Could you copy every line of the data that contains "wall"?
*** Begin section ***
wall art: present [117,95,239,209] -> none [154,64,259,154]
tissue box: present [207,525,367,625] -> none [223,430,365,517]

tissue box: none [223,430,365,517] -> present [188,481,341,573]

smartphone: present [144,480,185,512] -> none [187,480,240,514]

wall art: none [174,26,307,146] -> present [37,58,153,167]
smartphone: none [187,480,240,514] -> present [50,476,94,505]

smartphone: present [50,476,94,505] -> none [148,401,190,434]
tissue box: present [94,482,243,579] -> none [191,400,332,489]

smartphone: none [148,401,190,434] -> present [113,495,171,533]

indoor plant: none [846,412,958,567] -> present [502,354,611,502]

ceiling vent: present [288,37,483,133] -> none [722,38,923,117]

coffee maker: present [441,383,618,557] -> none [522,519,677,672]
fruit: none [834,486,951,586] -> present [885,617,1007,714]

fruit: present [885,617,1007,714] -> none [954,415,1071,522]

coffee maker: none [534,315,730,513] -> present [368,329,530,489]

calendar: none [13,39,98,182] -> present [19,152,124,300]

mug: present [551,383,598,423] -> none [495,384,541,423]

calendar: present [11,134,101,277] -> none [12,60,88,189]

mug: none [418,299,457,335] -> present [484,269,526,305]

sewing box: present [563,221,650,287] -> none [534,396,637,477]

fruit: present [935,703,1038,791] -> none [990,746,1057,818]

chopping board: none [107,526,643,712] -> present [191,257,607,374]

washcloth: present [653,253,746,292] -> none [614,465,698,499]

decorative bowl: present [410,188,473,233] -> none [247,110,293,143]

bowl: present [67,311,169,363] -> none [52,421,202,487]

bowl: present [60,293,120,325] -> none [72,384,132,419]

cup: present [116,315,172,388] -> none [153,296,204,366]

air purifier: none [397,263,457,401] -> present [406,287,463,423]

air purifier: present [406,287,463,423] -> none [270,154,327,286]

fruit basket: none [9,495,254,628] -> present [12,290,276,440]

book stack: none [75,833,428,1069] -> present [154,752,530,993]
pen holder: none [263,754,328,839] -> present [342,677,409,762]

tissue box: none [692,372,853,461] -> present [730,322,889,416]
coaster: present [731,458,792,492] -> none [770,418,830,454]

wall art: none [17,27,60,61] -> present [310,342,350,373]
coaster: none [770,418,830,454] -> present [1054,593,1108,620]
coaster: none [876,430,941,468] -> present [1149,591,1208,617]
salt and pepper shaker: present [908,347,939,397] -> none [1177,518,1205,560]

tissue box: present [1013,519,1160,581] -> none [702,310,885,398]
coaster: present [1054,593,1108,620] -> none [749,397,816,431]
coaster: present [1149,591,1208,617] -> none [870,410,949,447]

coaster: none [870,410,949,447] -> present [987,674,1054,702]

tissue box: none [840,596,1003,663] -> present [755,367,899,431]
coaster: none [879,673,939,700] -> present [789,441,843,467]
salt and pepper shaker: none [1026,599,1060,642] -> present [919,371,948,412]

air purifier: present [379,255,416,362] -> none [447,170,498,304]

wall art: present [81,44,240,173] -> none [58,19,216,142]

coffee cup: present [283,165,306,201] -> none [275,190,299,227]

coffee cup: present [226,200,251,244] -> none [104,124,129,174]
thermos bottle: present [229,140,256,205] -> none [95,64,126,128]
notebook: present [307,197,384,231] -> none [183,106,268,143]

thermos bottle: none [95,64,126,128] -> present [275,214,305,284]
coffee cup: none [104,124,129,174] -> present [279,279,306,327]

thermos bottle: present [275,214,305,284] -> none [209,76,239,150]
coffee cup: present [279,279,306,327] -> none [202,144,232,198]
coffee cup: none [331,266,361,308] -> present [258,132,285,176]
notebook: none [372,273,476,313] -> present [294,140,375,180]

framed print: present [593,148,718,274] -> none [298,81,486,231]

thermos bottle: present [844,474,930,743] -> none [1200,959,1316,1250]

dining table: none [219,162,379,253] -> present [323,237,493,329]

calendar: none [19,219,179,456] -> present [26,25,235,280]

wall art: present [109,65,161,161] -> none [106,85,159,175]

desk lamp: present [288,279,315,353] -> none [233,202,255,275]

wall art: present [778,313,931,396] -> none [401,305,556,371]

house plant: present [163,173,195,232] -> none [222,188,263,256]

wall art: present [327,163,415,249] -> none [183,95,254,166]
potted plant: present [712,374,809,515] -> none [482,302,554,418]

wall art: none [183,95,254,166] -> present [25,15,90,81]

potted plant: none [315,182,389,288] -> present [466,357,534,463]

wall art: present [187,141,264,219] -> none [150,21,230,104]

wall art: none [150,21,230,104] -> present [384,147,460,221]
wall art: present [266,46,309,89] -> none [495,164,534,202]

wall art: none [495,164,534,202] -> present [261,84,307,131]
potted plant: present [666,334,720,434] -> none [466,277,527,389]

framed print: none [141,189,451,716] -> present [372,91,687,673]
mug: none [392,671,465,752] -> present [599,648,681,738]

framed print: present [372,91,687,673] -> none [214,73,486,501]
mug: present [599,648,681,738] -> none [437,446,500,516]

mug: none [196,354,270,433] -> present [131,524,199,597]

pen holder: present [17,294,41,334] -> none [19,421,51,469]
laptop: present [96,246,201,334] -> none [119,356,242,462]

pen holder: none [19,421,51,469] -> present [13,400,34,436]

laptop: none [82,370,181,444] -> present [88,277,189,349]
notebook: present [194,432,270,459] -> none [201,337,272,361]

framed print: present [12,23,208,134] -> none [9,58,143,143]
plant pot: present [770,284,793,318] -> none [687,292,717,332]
*** End section ***
Completed task -
wall art: present [117,95,239,209] -> none [154,64,259,154]
wall art: none [174,26,307,146] -> present [37,58,153,167]
wall art: none [17,27,60,61] -> present [310,342,350,373]
wall art: present [81,44,240,173] -> none [58,19,216,142]
wall art: present [109,65,161,161] -> none [106,85,159,175]
wall art: present [778,313,931,396] -> none [401,305,556,371]
wall art: present [327,163,415,249] -> none [183,95,254,166]
wall art: none [183,95,254,166] -> present [25,15,90,81]
wall art: present [187,141,264,219] -> none [150,21,230,104]
wall art: none [150,21,230,104] -> present [384,147,460,221]
wall art: present [266,46,309,89] -> none [495,164,534,202]
wall art: none [495,164,534,202] -> present [261,84,307,131]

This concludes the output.